# [WHAT NEEDS TO BE DONE]
Look through the data below for the line with "- 系统必须提供 DeliverException 基础异常类" and the line with "Factual information on", then output those two and all lines in between, exactly as written.

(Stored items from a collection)
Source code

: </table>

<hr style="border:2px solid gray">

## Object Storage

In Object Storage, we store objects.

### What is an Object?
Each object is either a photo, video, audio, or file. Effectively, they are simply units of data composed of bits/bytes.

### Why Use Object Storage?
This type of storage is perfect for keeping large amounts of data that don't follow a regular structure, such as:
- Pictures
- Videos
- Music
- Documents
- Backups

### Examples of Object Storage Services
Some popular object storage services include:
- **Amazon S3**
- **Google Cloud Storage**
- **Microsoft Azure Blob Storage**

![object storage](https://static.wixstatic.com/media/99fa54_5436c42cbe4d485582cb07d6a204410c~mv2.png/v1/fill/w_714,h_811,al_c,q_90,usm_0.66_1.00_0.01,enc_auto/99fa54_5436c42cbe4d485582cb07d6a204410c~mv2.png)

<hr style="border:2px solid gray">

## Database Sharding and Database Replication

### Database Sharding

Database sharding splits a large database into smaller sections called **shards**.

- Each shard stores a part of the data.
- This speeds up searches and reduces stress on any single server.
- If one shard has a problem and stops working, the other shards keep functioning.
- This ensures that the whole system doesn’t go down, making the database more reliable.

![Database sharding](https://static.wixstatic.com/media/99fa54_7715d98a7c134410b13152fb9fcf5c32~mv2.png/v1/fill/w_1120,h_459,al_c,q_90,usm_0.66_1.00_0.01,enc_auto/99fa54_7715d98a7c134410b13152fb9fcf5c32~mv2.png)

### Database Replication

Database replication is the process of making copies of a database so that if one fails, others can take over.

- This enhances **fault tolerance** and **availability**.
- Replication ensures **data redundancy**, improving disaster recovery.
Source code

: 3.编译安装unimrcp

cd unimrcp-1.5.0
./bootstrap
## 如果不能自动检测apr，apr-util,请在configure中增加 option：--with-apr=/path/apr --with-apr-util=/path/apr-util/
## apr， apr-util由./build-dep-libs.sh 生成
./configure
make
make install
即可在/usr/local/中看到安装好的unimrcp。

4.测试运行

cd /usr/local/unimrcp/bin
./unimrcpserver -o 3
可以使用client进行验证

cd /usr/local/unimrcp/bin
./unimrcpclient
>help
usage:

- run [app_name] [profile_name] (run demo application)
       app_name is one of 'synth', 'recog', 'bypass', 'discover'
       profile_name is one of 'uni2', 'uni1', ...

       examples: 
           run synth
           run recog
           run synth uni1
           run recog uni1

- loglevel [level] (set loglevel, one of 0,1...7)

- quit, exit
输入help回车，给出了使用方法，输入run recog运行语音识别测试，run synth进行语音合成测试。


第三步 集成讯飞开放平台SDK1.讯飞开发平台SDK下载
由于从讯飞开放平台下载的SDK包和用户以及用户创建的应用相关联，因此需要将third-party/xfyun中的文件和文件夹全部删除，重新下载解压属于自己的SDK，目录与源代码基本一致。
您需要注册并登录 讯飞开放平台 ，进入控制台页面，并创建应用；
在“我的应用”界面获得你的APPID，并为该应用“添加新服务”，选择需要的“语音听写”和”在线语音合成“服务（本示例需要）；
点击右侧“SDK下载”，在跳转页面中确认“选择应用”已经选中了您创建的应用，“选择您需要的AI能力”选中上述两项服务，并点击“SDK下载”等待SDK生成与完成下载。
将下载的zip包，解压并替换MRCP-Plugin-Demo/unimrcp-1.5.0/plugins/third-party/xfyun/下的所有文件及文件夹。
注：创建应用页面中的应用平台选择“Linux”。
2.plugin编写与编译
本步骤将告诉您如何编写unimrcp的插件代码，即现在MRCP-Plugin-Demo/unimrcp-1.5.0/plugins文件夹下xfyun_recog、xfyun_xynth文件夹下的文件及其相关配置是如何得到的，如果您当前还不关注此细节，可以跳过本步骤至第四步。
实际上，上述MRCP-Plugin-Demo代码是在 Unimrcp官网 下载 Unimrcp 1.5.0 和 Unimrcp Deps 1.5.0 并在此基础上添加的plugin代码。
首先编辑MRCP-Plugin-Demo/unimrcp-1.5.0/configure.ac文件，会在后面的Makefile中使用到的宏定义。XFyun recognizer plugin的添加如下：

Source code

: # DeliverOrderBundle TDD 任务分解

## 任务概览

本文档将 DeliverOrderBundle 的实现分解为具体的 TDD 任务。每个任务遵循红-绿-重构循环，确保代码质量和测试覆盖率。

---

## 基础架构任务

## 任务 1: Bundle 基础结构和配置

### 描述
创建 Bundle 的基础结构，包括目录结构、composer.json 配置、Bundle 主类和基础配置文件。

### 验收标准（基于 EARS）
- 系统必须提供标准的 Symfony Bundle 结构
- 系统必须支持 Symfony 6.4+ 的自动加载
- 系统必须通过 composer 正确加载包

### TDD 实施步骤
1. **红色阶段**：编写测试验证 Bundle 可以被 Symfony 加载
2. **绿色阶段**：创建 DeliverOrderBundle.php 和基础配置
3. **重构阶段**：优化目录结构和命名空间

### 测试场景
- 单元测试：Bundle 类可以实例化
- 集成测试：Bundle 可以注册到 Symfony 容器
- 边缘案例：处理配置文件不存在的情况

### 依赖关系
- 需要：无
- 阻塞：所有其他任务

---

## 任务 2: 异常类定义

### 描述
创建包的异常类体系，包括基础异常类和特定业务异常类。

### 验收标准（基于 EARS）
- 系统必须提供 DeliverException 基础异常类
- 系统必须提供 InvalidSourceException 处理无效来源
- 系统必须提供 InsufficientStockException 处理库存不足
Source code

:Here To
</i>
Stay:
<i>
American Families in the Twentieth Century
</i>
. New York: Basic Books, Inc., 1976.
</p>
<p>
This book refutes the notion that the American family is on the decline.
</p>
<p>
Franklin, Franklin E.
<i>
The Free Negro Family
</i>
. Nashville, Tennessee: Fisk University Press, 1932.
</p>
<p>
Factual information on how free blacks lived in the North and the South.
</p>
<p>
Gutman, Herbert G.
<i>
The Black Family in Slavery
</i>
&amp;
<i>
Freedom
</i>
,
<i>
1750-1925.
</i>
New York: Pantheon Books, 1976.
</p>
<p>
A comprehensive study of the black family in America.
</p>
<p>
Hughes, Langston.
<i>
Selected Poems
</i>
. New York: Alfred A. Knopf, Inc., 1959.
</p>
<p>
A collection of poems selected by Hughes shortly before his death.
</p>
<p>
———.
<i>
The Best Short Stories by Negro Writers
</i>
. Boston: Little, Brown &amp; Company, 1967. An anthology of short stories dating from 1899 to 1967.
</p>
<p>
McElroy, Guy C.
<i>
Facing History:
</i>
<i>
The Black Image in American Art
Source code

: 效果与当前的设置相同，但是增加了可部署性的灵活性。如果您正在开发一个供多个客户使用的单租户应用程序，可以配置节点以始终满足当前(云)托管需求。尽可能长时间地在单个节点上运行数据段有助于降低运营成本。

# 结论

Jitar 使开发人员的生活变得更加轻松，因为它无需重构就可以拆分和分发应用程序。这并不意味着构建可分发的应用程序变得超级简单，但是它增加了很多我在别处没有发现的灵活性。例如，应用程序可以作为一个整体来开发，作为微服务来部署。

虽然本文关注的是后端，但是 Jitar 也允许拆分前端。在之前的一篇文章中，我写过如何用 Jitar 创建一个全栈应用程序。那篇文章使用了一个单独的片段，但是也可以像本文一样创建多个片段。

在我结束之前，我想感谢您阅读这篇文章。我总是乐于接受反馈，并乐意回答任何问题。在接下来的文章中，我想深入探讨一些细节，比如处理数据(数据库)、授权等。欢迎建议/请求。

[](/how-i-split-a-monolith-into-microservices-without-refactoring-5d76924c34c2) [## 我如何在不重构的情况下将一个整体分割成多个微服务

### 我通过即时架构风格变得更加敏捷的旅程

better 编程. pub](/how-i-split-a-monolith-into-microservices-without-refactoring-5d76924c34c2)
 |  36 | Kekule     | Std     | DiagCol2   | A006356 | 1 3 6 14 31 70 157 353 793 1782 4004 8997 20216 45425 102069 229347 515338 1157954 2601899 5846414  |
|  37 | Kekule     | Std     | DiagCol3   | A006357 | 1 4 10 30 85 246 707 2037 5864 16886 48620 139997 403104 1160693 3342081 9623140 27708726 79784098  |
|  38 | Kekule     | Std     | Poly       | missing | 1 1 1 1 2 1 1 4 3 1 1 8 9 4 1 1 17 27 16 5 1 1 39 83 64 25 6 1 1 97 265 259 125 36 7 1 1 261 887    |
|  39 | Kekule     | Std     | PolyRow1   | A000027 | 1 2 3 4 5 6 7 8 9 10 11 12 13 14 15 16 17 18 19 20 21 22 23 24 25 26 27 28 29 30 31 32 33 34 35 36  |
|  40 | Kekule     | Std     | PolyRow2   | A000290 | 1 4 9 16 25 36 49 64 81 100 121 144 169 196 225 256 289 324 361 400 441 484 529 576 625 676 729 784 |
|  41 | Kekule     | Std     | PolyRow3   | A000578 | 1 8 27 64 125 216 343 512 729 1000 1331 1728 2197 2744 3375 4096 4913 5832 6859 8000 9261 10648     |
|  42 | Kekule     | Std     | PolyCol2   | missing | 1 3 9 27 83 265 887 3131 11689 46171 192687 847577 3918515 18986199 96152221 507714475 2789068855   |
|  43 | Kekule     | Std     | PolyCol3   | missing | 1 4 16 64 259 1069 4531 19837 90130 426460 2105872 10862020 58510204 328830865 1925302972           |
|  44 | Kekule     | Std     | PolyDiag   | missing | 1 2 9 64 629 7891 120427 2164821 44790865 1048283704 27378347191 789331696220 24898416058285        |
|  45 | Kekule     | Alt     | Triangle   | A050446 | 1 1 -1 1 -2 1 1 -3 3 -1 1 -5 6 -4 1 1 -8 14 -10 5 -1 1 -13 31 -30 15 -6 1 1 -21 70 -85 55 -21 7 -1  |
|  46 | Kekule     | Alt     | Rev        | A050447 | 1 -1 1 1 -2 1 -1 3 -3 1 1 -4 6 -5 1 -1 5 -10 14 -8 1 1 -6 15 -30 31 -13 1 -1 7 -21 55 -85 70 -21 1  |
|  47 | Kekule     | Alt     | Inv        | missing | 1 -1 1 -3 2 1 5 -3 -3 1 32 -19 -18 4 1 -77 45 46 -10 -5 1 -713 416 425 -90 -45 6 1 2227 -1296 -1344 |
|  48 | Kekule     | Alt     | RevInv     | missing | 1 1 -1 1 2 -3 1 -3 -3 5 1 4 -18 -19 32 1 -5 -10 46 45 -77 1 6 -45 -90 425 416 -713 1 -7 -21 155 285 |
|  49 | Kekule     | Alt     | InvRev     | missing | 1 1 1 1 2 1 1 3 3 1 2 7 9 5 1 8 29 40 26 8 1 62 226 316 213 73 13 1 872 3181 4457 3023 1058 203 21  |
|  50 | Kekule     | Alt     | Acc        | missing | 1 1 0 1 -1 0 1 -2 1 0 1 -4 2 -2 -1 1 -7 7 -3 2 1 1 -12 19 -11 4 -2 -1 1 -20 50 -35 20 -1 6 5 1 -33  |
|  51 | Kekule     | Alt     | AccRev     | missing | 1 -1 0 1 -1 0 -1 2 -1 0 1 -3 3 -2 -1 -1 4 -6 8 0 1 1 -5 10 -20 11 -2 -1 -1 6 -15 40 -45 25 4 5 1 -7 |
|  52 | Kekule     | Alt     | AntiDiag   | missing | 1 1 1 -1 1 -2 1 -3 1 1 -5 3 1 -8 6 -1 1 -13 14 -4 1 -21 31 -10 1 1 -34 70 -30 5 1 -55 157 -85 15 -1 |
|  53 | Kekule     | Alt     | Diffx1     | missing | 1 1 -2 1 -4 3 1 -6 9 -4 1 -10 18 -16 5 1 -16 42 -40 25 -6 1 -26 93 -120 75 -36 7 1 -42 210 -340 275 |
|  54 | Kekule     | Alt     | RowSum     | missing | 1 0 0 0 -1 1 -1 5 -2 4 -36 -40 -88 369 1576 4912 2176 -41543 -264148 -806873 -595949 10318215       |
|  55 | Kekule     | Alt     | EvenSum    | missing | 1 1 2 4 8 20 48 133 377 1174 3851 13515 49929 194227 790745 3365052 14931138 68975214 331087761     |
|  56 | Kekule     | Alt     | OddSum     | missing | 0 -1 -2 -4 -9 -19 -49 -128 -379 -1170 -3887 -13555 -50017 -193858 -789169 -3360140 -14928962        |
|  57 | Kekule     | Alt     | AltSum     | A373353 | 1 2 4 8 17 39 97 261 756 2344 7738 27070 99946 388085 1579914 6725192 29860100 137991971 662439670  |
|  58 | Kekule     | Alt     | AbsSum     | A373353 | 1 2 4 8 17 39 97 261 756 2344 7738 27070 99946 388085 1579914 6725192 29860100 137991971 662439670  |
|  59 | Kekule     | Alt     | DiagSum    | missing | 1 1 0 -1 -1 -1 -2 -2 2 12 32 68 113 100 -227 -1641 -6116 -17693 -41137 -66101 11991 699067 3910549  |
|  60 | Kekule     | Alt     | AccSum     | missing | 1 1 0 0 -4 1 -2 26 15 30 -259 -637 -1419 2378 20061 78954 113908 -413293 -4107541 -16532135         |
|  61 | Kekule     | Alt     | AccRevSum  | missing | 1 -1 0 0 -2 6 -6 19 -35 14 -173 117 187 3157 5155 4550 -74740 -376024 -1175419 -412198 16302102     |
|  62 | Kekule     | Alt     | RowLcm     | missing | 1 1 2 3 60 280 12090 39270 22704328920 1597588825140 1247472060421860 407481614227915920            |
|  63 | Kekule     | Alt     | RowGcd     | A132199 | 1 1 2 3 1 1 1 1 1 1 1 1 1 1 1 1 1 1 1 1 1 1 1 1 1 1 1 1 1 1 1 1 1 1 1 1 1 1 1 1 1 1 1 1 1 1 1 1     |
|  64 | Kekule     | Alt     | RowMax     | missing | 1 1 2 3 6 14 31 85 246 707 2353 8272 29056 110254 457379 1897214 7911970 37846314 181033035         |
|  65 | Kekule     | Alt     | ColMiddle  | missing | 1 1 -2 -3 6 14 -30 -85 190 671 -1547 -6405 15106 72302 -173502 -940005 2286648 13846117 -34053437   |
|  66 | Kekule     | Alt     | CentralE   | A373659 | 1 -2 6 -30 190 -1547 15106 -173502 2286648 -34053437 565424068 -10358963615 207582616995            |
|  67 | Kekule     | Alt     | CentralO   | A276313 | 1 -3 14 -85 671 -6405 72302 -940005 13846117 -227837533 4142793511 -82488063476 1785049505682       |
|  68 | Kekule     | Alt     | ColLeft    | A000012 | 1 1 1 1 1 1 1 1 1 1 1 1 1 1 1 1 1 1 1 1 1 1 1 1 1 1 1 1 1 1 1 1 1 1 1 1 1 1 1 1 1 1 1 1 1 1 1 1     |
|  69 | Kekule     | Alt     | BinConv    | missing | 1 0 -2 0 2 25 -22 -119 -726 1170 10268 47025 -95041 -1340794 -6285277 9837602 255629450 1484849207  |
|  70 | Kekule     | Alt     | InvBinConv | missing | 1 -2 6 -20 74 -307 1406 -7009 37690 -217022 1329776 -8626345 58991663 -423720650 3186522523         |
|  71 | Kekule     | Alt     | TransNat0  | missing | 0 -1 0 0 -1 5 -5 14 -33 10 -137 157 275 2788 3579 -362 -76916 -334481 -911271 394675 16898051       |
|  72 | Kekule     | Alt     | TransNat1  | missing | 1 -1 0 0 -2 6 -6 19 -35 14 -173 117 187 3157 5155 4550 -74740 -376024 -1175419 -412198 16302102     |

# [RESPONSE BOX]
- 系统必须提供 DeliverException 基础异常类
- 系统必须提供 InvalidSourceException 处理无效来源
- 系统必须提供 InsufficientStockException 处理库存不足
Source code

:Here To
</i>
Stay:
<i>
American Families in the Twentieth Century
</i>
. New York: Basic Books, Inc., 1976.
</p>
<p>
This book refutes the notion that the American family is on the decline.
</p>
<p>
Franklin, Franklin E.
<i>
The Free Negro Family
</i>
. Nashville, Tennessee: Fisk University Press, 1932.
</p>
<p>
Factual information on how free blacks lived in the North and the South.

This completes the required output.